Num espaço singular, Lina Bo Bardi conseguiu confrontar o moderno e o antigo, o lugar de trabalho com o lazer. Para ela, o desenho arquitetônico apresentava "espaços amplos e abertos que permitem um bom aproveitamento lúdico". Apesar dos dezoito anos que se passaram desde a transformação da fábrica em moderno centro de lazer, as idéias arquitetônicas de Lina continuam vivas em cada canto e em cada evento do SESC Pompéia.
Tijolos lúdicos
Um exemplo que comprova a teoria de Lina é o projeto Palco Aberto, que, por meio de intervenções artísticas, transforma a obra da arquiteta em cenário para manifestações culturais. O princípio é o de planejar as apresentações seguindo a orientação arquitetônica do espaço.
A primeira edição do projeto aconteceu em 1997 e as intervenções resumiam-se a espetáculos de dança. Cada grupo escolhia a melhor maneira de adequar o seu trabalho ao desenho da unidade e montava sua coreografia. Durante as tardes dos finais de semana, as pessoas podiam desfrutar de um bom programa sem necessariamente terem se preparado para ele. Usava-se do inesperado, do elemento surpresa. Ou seja, bastava estar no SESC Pompéia e, de repente, presenciava-se um espetáculo de dança. Fora do palco tradicional, sob as estruturas inusuais do Pompéia.
Neste ano, o Palco Aberto entra na sua terceira temporada. O projeto continua privilegiando intervenções artísticas que se adequam aos espaços da unidade, porém está mais diversificado: "Antes, o Palco Aberto era mais voltado para a dança.

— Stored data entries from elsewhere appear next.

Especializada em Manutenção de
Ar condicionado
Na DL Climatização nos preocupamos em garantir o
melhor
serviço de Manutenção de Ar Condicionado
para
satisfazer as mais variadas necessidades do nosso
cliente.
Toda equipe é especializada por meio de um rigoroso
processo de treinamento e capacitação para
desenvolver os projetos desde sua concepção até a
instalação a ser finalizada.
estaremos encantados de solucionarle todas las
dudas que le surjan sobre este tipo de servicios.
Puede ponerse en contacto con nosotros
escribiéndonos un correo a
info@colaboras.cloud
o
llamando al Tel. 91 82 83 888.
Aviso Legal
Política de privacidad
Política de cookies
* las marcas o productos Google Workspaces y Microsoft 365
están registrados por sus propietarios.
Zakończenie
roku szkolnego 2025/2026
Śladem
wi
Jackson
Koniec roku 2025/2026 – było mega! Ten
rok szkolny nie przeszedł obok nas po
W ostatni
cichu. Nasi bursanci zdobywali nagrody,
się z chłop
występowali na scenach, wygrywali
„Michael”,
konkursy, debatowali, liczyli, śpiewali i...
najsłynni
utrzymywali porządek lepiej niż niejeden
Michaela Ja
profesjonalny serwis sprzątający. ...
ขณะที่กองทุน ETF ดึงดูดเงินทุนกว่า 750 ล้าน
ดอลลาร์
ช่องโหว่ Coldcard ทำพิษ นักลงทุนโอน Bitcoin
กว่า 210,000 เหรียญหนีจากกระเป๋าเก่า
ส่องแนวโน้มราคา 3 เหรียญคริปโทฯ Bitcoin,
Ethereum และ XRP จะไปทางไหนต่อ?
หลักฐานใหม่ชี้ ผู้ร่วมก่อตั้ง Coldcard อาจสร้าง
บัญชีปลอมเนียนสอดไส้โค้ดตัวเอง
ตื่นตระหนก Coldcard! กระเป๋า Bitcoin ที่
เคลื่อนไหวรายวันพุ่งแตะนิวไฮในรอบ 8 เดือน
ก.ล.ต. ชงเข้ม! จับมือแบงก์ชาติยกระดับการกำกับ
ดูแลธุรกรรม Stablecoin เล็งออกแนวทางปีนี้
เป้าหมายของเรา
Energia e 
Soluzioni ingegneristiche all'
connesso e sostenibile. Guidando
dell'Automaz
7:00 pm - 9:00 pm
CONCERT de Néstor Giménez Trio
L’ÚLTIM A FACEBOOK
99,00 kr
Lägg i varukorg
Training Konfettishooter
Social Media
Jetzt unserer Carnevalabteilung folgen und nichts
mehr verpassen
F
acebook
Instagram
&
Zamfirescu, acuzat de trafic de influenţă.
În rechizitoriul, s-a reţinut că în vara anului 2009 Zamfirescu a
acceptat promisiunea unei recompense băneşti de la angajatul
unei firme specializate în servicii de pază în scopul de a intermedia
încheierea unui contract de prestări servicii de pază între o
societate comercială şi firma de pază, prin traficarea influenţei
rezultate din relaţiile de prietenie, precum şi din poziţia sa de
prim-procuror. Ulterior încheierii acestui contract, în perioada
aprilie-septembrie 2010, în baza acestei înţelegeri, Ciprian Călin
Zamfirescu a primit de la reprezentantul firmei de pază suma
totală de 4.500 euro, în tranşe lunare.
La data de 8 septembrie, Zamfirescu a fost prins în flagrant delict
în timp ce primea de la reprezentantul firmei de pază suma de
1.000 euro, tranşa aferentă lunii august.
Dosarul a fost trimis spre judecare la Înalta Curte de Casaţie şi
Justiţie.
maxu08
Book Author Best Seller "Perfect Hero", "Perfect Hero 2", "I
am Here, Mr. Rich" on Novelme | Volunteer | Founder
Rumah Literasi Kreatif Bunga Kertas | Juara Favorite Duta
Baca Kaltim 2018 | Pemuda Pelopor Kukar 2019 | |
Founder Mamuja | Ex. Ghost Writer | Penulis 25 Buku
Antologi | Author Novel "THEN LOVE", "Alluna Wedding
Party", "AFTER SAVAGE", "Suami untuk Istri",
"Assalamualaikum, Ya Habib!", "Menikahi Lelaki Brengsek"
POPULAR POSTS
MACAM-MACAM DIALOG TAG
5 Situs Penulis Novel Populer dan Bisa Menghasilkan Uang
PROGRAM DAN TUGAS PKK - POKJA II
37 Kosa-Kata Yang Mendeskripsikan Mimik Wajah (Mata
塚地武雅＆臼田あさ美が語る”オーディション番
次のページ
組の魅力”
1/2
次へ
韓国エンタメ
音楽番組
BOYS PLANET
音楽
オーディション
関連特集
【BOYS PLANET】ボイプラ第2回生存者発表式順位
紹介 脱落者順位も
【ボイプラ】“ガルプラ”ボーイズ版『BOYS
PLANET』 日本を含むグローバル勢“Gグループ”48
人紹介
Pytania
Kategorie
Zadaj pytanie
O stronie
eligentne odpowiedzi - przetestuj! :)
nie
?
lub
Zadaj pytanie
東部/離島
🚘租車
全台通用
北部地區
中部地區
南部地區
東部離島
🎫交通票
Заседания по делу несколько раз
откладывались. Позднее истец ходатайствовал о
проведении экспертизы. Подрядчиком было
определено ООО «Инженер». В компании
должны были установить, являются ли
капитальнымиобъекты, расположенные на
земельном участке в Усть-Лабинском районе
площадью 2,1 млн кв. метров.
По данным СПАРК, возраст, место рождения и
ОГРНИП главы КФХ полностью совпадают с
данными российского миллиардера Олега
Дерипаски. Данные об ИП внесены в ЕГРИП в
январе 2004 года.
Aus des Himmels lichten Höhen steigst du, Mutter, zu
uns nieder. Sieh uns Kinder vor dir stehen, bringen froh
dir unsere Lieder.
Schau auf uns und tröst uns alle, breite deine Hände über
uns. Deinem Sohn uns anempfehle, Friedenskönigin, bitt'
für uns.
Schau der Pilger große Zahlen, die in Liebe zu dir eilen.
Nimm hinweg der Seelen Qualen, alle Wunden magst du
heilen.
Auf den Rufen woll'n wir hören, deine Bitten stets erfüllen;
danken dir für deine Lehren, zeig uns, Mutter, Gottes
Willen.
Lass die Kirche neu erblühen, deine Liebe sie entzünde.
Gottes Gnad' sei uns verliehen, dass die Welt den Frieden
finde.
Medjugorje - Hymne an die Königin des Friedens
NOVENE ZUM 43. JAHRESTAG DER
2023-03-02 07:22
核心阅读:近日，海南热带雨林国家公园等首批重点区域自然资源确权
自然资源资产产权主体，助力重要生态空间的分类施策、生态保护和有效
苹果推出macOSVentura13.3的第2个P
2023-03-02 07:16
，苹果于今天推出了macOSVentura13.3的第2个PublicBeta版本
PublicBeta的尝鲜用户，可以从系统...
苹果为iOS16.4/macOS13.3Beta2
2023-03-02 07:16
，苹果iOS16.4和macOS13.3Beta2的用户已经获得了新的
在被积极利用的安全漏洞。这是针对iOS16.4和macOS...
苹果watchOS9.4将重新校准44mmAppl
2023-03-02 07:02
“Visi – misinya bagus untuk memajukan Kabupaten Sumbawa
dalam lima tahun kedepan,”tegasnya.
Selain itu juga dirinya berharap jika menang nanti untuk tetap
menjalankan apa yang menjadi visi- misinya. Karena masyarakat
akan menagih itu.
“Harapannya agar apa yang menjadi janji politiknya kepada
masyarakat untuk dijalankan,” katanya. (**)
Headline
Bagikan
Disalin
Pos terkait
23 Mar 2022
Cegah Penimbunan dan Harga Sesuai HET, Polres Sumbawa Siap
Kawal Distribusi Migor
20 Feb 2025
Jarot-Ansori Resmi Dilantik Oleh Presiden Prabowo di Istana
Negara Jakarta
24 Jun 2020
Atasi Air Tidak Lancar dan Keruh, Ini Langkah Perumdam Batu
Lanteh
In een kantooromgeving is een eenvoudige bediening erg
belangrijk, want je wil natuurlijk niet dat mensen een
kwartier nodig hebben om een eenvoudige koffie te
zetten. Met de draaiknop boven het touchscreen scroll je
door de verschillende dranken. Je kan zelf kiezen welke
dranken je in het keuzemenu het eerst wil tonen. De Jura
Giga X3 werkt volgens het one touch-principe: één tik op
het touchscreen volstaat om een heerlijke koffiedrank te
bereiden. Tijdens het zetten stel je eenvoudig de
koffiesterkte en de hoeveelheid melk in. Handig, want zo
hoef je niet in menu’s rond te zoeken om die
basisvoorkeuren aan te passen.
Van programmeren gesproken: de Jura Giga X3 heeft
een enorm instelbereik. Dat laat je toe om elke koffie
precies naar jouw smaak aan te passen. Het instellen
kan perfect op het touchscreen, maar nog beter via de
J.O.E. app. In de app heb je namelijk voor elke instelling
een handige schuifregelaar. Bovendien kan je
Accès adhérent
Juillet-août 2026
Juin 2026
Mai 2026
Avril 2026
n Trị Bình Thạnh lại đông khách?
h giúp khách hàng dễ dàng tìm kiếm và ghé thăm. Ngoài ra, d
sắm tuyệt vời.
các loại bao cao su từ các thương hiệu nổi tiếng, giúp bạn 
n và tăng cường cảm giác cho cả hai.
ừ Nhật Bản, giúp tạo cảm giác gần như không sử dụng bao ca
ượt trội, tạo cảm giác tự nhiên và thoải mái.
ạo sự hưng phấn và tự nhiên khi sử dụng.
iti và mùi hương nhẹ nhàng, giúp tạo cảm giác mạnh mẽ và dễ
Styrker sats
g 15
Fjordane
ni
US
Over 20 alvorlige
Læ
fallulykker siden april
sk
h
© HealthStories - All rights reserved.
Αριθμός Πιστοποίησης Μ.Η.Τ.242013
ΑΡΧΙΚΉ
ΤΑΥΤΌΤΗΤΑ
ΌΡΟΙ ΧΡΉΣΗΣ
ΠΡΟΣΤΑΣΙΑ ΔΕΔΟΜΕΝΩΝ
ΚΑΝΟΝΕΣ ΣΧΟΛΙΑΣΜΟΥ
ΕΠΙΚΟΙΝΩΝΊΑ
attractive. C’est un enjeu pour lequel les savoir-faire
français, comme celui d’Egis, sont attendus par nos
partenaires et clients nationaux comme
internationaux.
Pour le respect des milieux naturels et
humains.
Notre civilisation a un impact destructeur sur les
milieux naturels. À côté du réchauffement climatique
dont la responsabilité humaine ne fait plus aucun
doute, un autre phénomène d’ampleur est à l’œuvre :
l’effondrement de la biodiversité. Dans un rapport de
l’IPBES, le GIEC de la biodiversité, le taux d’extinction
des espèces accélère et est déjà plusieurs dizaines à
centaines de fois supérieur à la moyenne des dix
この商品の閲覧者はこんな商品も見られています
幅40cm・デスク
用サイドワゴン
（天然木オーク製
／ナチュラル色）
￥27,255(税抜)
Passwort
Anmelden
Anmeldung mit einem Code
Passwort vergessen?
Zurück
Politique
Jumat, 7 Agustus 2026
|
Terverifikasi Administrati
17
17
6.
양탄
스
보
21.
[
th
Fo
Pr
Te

Agora, ele recebe outras linguagens corporais; assim, podemos diversificá-lo e atender a um maior número de preferências", explica Maria Aparecida Ceciliano, técnica do SESC Pompéia. "Mais do que linguagem corporal, os trabalhos irão abordar diferentes manifestações artísticas, como a música, a dança, o teatro, etc., revelando realmente um palco aberto", completa.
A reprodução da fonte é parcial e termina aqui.